|Title||:||On Risk-Sensitive Reinforcement Learning: Algorithms, Analysis and Applications|
|Speaker||:||Prashanth L A (Institute for Systems Research, University of Maryland, USA)|
|Details||:||Tue, 22 Dec, 2015 11:00 AM @ BSB 361|
|Abstract:||:||In many sequential decision-making problems, one may want to manage risk by minimizing some measure of variability in rewards in addition to maximizing a standard criterion. Variance related risk measures are among the most common risk-sensitive criteria in finance and operations research. While the theory of risk-sensitive Markov decision processes (MDPs) is relatively well-understood and that we know many of such problems are computationally intractable, not much work has been done to solve risk-sensitive MDPs in a typical reinforcement learning (RL) setting.
In this talk I will describe a few important steps that I took to approximately solve risk-sensitive MDPs - both discounted and average reward. For each formulation, I will first define a measure of variability for a policy, which in turn gives us a set of risk-sensitive criteria to optimize. For each of these criteria, I derive a formula for computing its gradient and then devise actor-critic algorithms that operate on three timescales - a temporal difference (TD) critic on the fastest timescale, a policy gradient (actor) on the intermediate timescale, and a dual ascent for Lagrange multipliers on the slowest timescale. In the discounted setting, I will point out the difficulty in estimating the gradient of the variance of the return and then present a simultaneous perturbation approach to alleviate this problem. The average setting, on the other hand, allows for an actor update using compatible features to estimate the gradient of the variance.

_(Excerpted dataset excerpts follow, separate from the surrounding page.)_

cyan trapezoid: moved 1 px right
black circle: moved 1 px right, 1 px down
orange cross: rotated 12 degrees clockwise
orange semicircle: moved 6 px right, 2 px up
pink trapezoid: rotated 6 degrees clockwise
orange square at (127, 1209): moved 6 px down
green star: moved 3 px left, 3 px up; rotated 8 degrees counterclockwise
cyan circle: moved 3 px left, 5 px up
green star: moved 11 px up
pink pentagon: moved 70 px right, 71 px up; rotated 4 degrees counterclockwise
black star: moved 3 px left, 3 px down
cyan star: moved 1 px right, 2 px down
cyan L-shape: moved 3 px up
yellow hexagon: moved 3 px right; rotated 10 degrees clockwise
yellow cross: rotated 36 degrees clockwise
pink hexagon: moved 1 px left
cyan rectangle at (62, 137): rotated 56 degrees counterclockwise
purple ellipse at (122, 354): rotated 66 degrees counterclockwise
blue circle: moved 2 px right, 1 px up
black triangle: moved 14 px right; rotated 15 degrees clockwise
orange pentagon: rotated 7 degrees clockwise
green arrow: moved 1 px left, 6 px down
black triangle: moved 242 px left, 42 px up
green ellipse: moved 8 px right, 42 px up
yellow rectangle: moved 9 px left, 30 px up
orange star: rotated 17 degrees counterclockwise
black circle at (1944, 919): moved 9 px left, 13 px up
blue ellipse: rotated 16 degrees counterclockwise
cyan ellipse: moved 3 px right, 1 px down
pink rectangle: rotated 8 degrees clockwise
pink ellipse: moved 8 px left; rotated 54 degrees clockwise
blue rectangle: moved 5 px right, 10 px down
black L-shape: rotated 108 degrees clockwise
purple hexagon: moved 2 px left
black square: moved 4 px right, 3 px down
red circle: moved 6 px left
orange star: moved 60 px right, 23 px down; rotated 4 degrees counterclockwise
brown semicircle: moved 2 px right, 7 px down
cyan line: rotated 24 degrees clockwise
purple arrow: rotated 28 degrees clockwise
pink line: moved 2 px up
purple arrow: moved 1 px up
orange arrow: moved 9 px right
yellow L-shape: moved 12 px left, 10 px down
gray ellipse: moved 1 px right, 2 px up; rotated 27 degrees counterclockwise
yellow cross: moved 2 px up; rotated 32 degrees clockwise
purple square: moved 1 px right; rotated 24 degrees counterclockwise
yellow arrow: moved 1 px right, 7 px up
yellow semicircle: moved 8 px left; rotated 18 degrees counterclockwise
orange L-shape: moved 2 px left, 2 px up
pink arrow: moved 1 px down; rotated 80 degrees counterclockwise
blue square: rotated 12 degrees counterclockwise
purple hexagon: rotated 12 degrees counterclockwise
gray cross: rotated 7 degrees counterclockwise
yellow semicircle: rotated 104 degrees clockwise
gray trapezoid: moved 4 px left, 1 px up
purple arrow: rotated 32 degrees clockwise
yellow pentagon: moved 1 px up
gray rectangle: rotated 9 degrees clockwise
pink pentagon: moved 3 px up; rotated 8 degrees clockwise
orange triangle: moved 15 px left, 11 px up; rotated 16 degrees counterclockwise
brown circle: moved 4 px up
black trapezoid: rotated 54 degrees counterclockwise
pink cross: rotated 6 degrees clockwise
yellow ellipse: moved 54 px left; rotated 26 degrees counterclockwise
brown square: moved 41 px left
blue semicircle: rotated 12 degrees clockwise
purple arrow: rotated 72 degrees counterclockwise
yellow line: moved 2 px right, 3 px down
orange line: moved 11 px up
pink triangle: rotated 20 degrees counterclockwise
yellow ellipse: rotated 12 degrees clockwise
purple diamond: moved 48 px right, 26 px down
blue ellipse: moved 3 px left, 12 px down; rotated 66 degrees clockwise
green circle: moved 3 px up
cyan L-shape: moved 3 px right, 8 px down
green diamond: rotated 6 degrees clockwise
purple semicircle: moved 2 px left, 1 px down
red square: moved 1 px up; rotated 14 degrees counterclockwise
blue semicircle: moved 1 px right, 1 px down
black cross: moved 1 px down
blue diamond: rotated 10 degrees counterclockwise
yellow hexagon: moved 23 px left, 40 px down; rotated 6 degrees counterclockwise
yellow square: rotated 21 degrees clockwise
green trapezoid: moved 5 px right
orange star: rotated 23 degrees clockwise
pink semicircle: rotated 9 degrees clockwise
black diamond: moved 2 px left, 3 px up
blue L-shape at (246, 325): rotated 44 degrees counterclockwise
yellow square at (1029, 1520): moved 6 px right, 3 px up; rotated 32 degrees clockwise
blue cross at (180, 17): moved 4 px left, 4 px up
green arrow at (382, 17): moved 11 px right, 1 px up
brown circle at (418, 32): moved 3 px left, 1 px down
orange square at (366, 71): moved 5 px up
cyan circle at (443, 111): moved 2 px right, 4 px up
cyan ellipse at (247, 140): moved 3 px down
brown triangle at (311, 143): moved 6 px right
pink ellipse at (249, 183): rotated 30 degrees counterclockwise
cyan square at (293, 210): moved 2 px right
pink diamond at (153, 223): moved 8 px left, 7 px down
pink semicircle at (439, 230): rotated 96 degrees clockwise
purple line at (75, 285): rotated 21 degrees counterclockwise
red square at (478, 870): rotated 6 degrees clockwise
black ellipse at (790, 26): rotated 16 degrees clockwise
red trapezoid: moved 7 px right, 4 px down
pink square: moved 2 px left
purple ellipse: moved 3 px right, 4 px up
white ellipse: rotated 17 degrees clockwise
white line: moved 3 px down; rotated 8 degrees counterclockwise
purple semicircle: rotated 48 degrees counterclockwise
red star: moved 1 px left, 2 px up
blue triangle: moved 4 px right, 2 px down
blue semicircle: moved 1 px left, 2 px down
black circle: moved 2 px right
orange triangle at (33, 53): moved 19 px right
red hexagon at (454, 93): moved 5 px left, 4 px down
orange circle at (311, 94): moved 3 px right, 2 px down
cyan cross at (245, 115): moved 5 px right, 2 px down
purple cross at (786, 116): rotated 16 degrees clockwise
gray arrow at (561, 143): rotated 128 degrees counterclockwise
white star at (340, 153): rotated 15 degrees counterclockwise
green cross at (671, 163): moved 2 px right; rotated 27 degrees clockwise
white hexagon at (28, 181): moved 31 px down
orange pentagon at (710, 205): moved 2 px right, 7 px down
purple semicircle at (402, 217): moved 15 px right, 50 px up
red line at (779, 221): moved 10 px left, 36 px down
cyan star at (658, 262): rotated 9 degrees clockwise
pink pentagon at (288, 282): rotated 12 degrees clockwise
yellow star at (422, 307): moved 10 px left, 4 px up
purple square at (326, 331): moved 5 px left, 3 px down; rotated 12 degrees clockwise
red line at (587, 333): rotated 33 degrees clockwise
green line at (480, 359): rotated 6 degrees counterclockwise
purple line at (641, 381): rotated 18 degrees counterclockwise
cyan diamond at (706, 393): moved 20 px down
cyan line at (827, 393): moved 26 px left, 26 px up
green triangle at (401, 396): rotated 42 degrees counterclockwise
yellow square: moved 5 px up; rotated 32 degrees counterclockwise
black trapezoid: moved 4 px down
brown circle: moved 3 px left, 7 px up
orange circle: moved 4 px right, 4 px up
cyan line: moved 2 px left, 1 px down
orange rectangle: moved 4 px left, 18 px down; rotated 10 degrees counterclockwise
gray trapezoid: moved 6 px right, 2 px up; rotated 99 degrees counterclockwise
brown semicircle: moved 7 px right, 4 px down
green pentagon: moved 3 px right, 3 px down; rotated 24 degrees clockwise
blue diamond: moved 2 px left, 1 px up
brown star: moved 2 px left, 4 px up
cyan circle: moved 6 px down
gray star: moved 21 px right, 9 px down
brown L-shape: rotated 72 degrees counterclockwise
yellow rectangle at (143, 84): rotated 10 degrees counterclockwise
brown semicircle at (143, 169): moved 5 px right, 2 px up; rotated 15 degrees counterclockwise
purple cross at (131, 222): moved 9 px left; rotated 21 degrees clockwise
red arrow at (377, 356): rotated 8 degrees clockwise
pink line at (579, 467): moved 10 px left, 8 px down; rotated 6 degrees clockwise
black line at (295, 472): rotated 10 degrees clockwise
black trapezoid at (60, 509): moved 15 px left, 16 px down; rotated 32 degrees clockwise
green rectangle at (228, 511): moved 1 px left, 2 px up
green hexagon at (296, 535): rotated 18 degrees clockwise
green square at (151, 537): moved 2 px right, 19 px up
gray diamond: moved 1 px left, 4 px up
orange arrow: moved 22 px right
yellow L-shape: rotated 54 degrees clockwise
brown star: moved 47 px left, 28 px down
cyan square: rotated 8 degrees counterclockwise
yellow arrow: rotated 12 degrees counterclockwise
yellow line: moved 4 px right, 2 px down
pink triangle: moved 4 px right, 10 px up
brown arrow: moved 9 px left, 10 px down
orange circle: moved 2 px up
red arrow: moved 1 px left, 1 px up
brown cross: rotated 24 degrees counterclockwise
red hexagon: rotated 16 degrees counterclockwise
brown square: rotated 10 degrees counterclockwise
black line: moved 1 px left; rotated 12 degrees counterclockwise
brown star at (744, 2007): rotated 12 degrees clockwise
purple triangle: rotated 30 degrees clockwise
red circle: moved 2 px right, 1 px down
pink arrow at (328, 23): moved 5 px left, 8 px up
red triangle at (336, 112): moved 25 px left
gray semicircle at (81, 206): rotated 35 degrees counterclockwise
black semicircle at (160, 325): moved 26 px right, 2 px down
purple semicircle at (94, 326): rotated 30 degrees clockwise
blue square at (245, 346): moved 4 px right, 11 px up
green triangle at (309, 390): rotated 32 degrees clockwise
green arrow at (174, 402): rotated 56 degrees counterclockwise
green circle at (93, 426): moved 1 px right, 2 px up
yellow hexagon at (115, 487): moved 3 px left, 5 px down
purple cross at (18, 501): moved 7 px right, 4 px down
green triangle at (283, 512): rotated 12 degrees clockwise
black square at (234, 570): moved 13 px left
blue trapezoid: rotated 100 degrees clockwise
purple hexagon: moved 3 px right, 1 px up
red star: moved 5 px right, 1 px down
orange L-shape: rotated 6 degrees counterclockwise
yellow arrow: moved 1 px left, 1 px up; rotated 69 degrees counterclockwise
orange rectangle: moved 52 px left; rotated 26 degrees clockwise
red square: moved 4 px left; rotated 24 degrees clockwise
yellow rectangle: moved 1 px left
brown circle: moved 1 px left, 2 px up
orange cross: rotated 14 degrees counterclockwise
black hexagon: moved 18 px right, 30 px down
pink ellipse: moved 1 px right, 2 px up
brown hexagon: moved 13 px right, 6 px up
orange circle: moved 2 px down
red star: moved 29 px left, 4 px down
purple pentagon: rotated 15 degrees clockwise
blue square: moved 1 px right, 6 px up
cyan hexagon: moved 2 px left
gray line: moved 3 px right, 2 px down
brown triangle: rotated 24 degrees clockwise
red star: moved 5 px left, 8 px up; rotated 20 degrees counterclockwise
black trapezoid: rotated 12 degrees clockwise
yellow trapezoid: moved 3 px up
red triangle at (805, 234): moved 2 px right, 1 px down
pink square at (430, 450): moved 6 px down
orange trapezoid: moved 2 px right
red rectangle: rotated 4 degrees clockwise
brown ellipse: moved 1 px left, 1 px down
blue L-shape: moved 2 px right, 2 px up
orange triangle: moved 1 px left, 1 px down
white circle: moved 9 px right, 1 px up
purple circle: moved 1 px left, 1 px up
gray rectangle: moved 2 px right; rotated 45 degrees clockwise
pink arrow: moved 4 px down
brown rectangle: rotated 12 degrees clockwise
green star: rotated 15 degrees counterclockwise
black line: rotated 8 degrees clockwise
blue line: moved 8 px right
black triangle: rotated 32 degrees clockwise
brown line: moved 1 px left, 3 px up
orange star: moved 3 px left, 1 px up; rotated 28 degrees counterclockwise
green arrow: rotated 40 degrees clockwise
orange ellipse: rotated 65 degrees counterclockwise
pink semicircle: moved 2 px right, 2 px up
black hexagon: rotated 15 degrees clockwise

The analysis of the aforementioned risk-sensitive RL algorithms involves statistical aspects of the popular TD algorithm with function approximation and I will present concentration bounds that I derived in a recent work for the latter algorithm. These bounds help in establishing the convergence of risk-sensitive RL algorithms using the ordinary differential equations (ODE) method to locally risk-sensitive optimal policies.
Finally, I will demonstrate the usefulness of the risk-sensitive RL algorithms in a traffic signal control application. In particular, the empirical results show that risk-sensitive RL algorithms exhibit lower variance in the delay experienced by road users, as compared to corresponding risk-neutral RL variants.
Speaker Bio: Prashanth L A is a post-doctoral researcher at the Institute for Systems Research at the University of Maryland, College Park. His research interests are in reinforcement learning, stochastic optimization and multi-armed bandits. He earned MS and PhD from IISc Bangalore.